▶ **Texte de l'exercice**
+-------+

« SUPERMAN & LOIS : SAISON 1 » VS PROCRASTINATION
10 ans de mariage : noces d’étain
20 ans de mariage : noces de porcelaine
30 ans de mariage : noces de perle
40 ans de mariage : noces d’émeraude
50 ans de mariage : noces d’or
60 ans de mariage : noces de diamant
C’est après presque 60 années d’existence que Superman s’est laissé passer la bague au doigt. Mais étant donné que le temps s’écoule différemment dans les comics, et que Kal El est un personnage immortel jusqu’à preuve du contraire, il faudrait inventer d’autres noces concernant le mariage de Clark et Loïs. Les noces de Kryptonite me semblent parfaitement convenir pour symboliser cette union. Pour le meilleur, pour les fans qui attendaient cet événement avec impatience, et pour le pire, pour les scénaristes en quête de drama.
Les auteurs de Spider-Man se sont retrouvés dans la même impasse lorsqu’il a fallu faire suite au mariage de Peter Parker et Mary-Jane Watson. Un syndrome à la Mulder et Scully où les personnages se tournent autour sans jamais conclure. Jusqu’à ce que les choses se concrétisent pour créer l’événement, pour faire remonter les audiences. Sauf qu’une fois uni pour la vie, aucun retour en arrière n’est possible. La routine s’installe et le divorce ne ferait que propager un mauvais message. Car en tant que gendre idéal et bien sous tout rapport, il est impossible d’égratigner l’image de Superman.

+-------+

▶ **Consigne 1**
Recopiez fidèlement le passage du texte sur le mariage de Superman, depuis « Les auteurs de » jusqu'à « l’image de Superman. » inclus.
▶ **Consigne 2**
Rédigez la suite du texte sur le mariage de Superman à partir de l'endroit où il s'arrête.
Les lignes ci-dessous forment un ensemble distinct, indépendant du texte.

▶ **Données d'entrée**
+-------+

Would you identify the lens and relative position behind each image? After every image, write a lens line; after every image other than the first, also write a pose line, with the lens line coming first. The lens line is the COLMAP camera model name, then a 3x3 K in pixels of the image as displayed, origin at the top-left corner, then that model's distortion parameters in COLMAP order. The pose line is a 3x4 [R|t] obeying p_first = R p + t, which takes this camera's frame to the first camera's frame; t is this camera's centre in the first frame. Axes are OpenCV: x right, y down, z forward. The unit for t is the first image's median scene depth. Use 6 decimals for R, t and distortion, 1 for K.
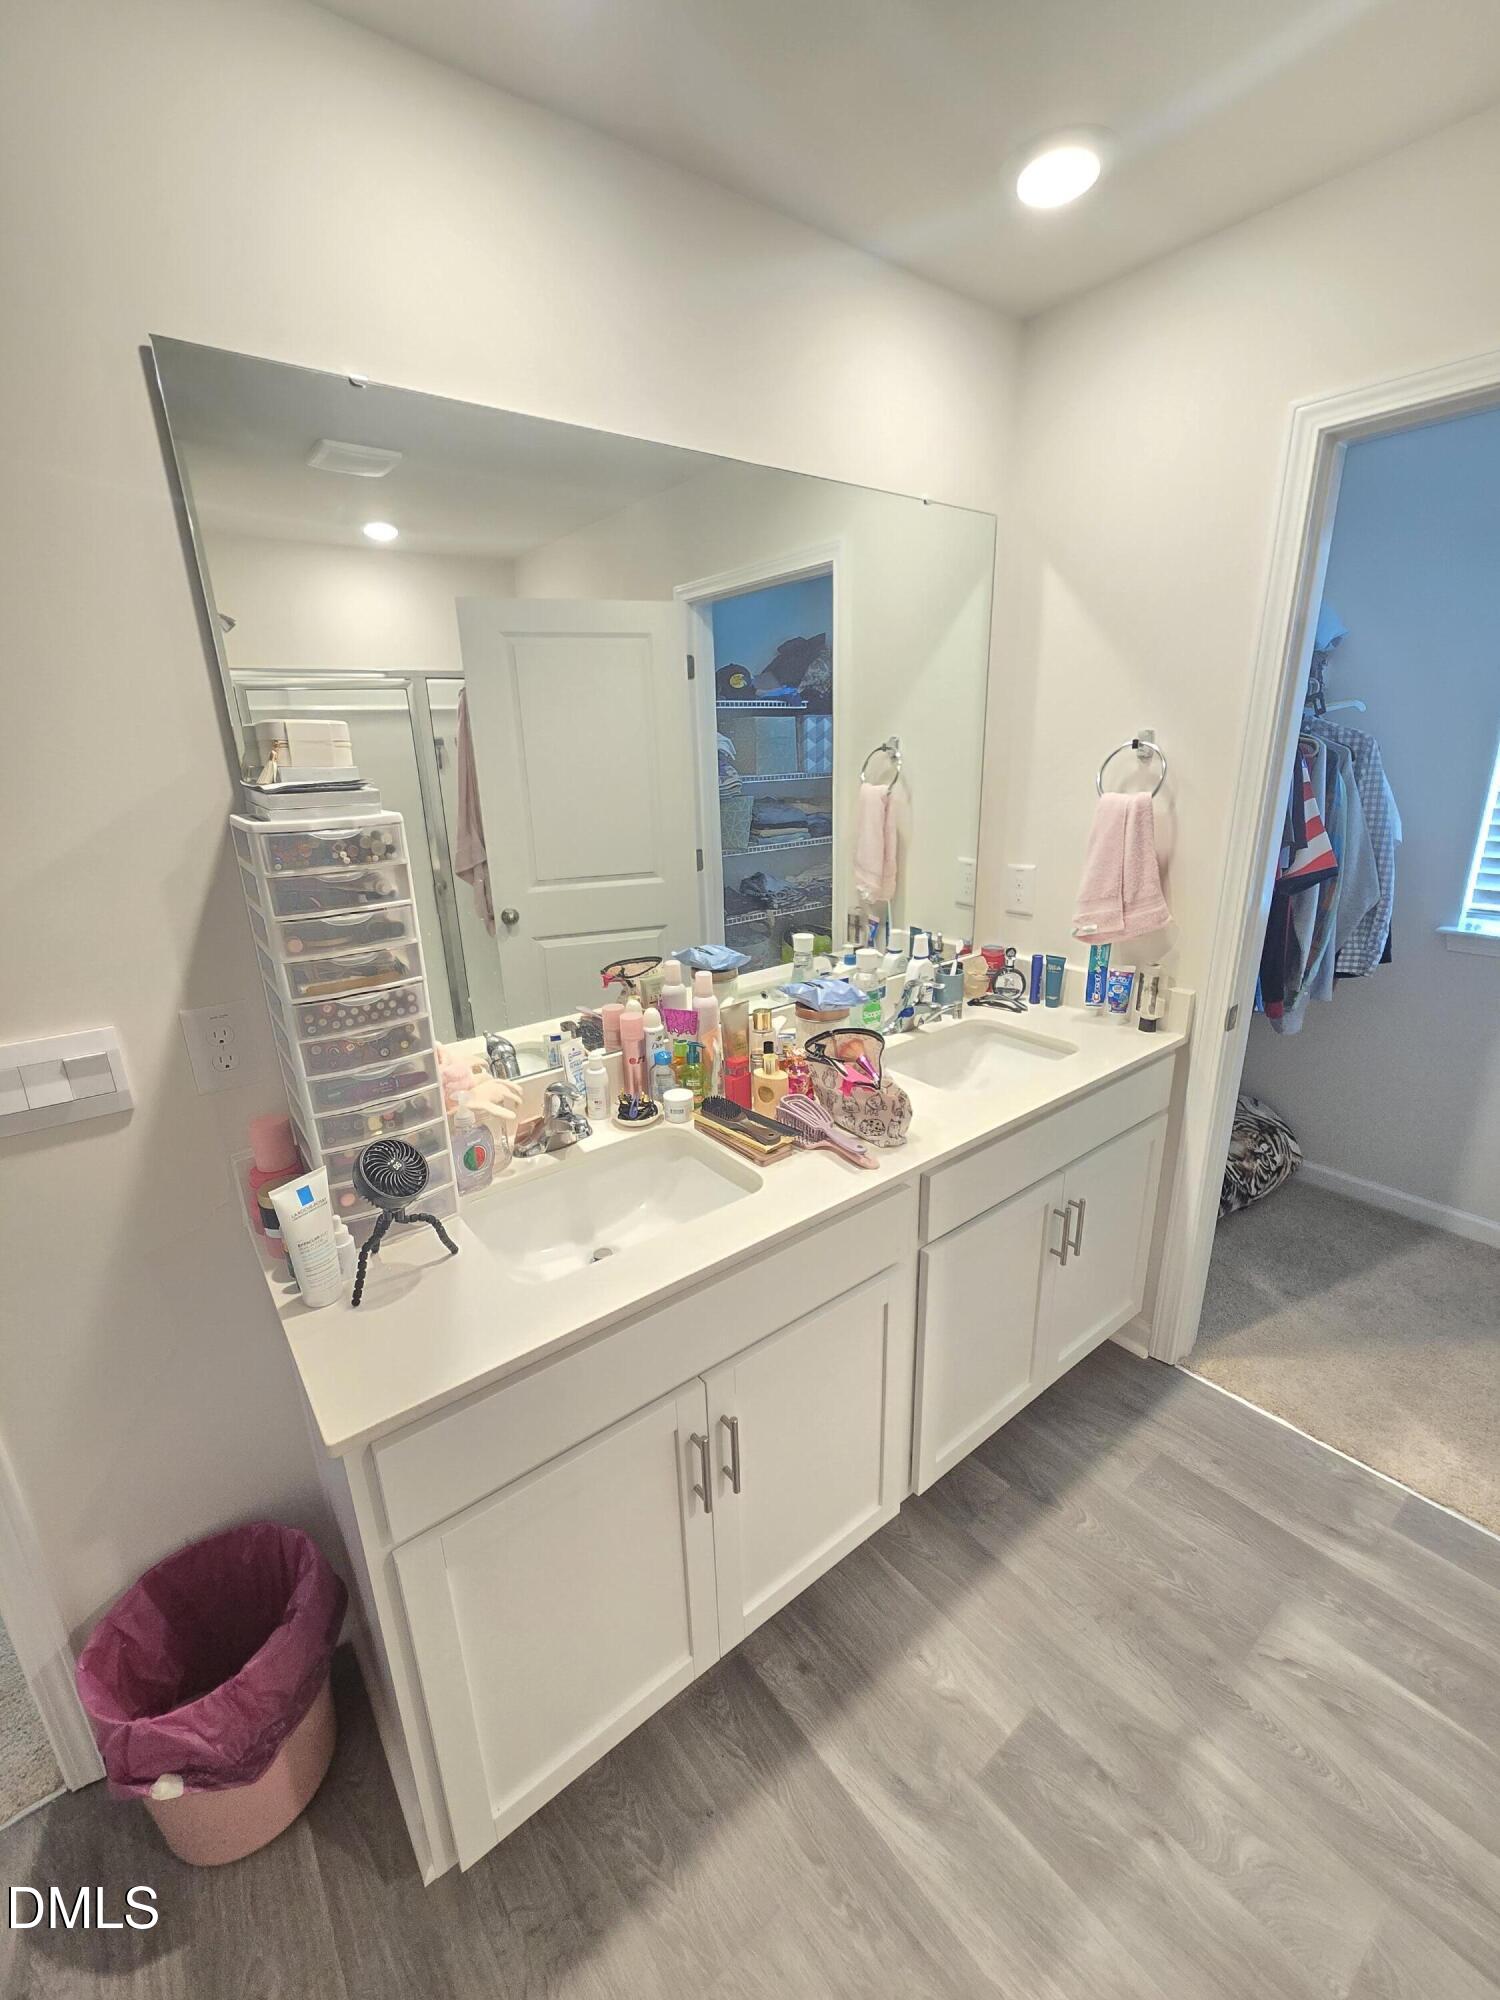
lens RADIAL K [[828.7, 0, 744.0], [0, 828.7, 999.7], [0, 0, 1]] dist [-0.001741, 0.002602]
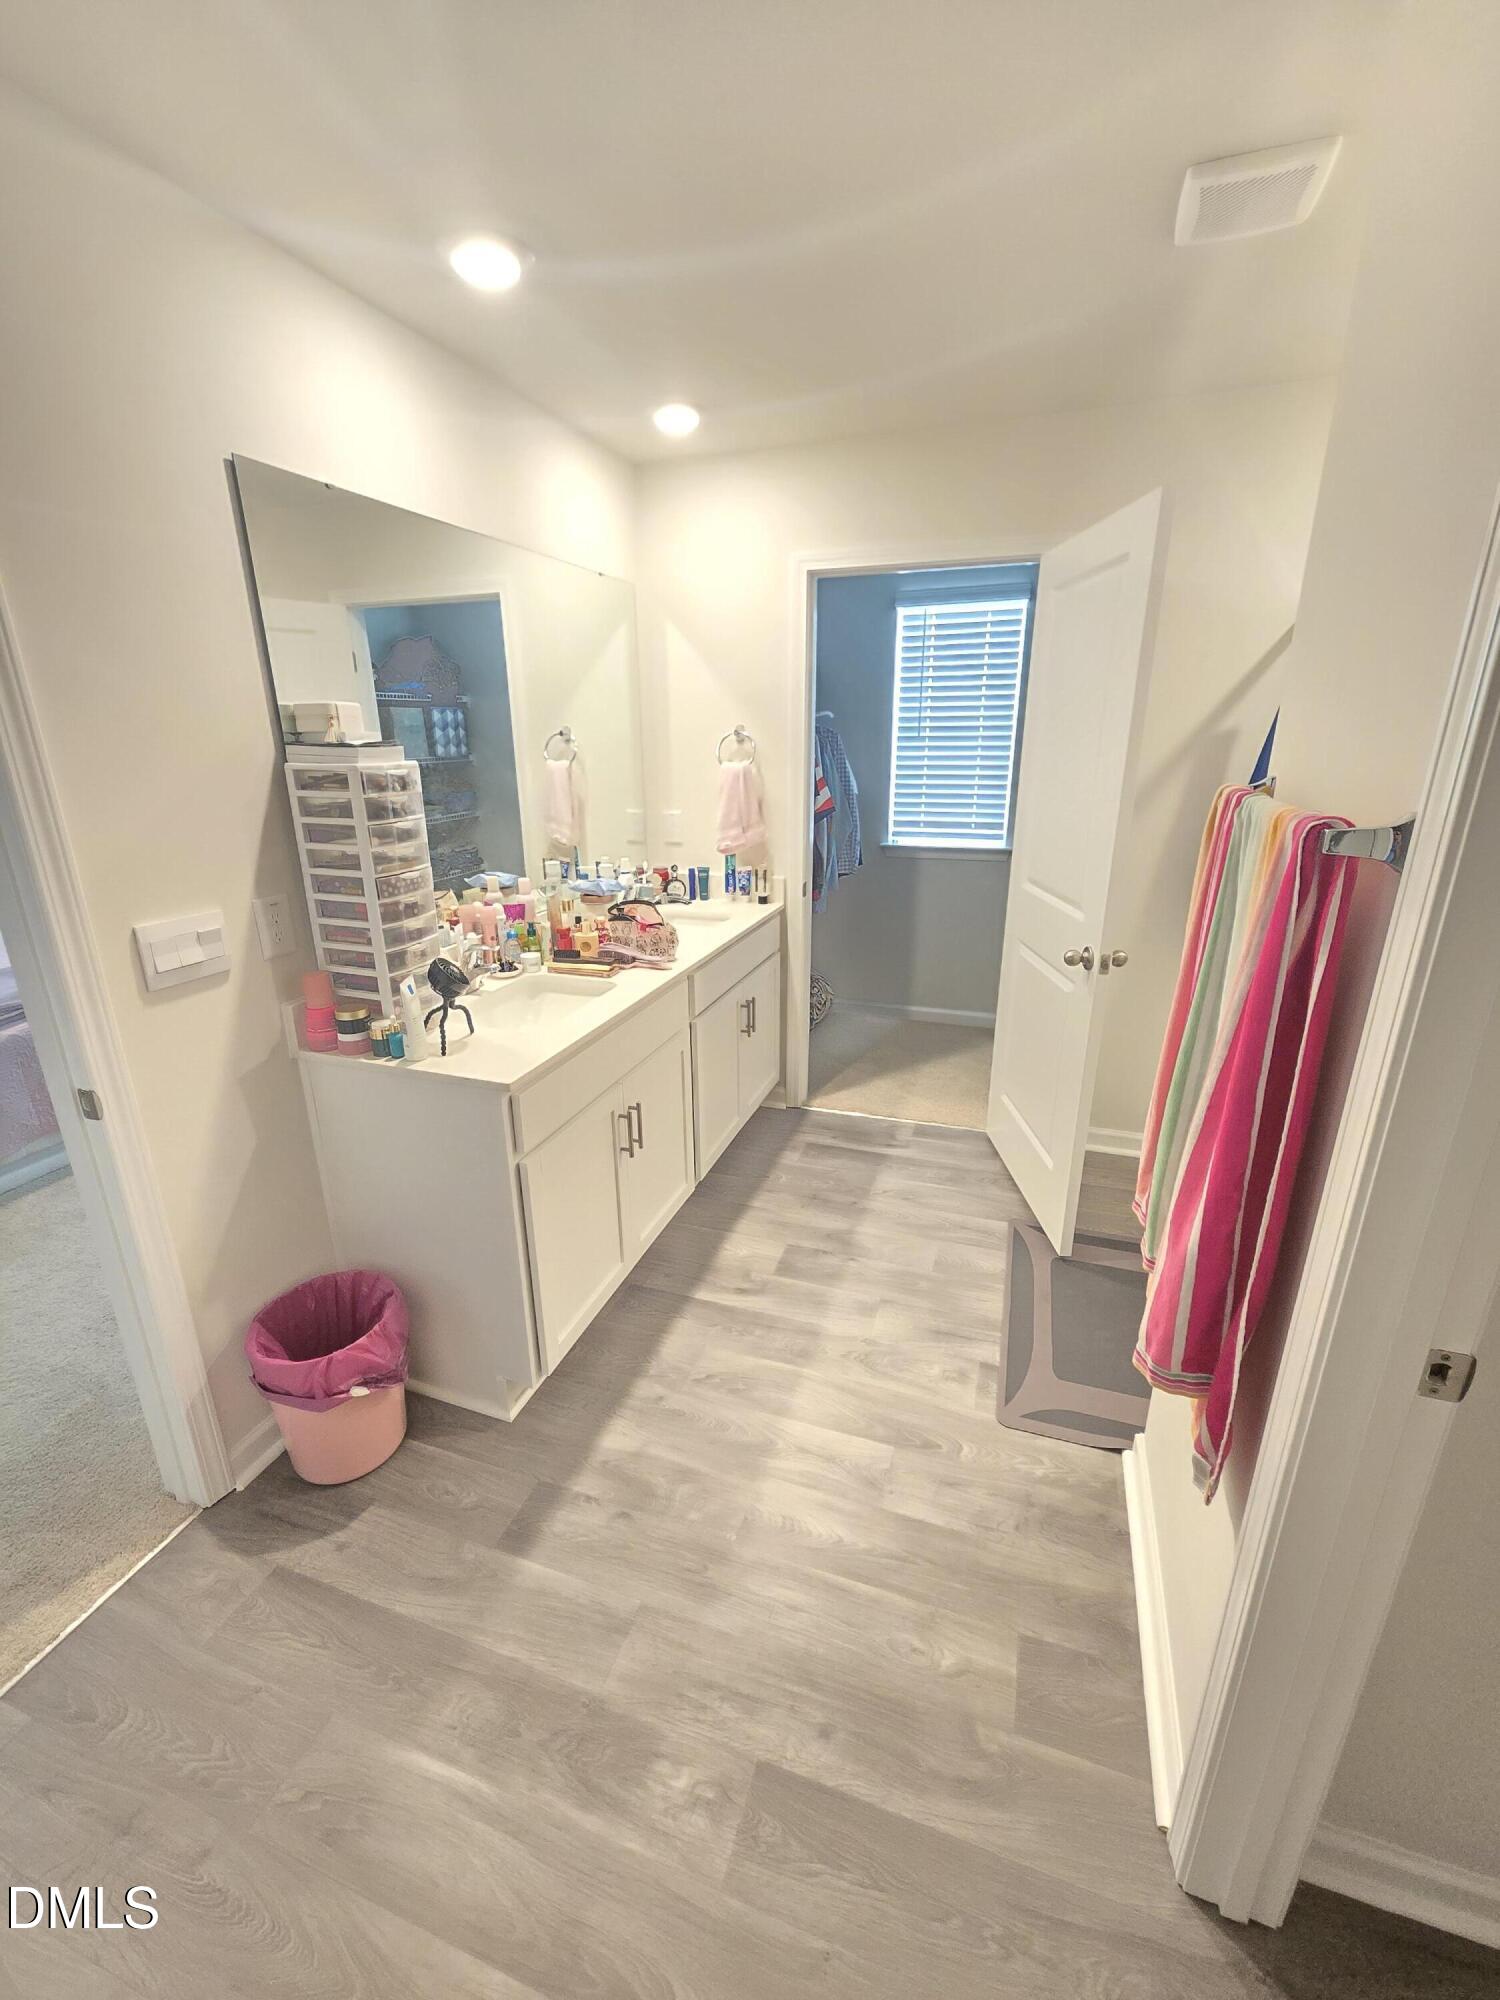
lens RADIAL K [[828.7, 0, 755.4], [0, 828.7, 999.0], [0, 0, 1]] dist [-0.001741, 0.002602]
pose [[0.836373, -0.148335, 0.527710, -0.486752], [0.146830, 0.988136, 0.045045, 0.164838], [-0.528131, 0.039809, 0.848230, -0.453609]]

+-------+

▶ **Réponse 1**
Les auteurs de Spider-Man se sont retrouvés dans la même impasse lorsqu’il a fallu faire suite au mariage de Peter Parker et Mary-Jane Watson. Un syndrome à la Mulder et Scully où les personnages se tournent autour sans jamais conclure. Jusqu’à ce que les choses se concrétisent pour créer l’événement, pour faire remonter les audiences. Sauf qu’une fois uni pour la vie, aucun retour en arrière n’est possible. La routine s’installe et le divorce ne ferait que propager un mauvais message. Car en tant que gendre idéal et bien sous tout rapport, il est impossible d’égratigner l’image de Superman.

▶ **Réponse 2**
Mais une histoire se nourrit de conflit et la vie sentimentale de Clark devient alors un long fleuve tranquille. Loin des amours impossibles avec d’autres prétendantes susceptibles d’offrir des rebondissements à ses intrigues. Car sous ses airs d’amoureux transi, Clark a vécu ses premiers émois avec Lana Lang, il a eu une aventure avec Wonder Woman, et bien d’autres liaisons. Mais il demeure l’homme d’une seule femme. Ce qui était déjà le cas d’une certaine manière tant il n’avait d’yeux que pour Loïs, bien avant qu’elle ne daigne s’intéresser à son alter ego.
Mais le concept du mariage représente une sorte d’aboutissement pour ce modèle de vertu. Et donc incompatible avec l’infidélité. Il ne l’était déjà pas lorsqu’il était en couple, il ne le sera pas plus après avoir prononcé ses voeux. Et parmi ces derniers, jusqu’à ce que la mort les sépare n’est même pas une option, puisque l’homme d’acier est déjà mort quelques années plus tôt en 1993. Il faudra attendre Flashpoint, et le reboot de l’univers DC pour retrouver le statu quo. Des errances qui font tout de même partie de la continuité officielle.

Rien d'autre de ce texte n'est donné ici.